The same was not challenged by the appellant. The first time the appellant raised grievance was in 2002. The appellant never challenged the action of non-payment of salary; nor did he challenge the order dated 10th July, 1995. It is not now open to the appellant to claim service benefits as late as in 2002. The claim is obviously stale and is barred by delay, laches and acquiescence. 16. In our opinion, the said order dated 10th July, 1995 has become final insofar as the appellant is concerned. The appellant in the above writ petition filed in 2002 cannot and has not challenged the said order dated 10th July, 1995. What the appellant challenged was an internal communication based on the aforesaid order dated 10th July, 1995. Such communication cannot be the subject matter of challenge in a petition filed under Article 226 of the Constitution.
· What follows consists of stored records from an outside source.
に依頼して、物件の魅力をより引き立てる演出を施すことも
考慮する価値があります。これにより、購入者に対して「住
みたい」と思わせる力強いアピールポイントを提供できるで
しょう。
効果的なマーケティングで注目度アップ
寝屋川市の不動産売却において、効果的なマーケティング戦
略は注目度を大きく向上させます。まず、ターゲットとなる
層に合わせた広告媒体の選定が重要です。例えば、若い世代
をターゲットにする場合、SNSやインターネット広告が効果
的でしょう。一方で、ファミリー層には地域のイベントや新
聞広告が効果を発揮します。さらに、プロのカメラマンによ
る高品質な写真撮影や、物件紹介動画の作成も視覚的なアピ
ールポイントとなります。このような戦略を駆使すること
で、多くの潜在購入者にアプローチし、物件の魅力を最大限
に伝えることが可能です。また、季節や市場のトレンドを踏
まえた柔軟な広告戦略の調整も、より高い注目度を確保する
It is apparent •that the aforesaid communication dated 23rd August, 2001 is made instrumental to claim the benefit of the judgment of this Court passed in CWJC No. 12374 of 1995, although the appellant was not a party to that writ petition. The attempt to avail of the benefit of the order made in favour of a third party is smart and ingenious, but the Court would not fall prey to such smart moves. 17. We are of the opinion that the learned Single Judge has rightly dismissed the writ petition. No case for interference is made out. 18. Appeal is dismissed in limine.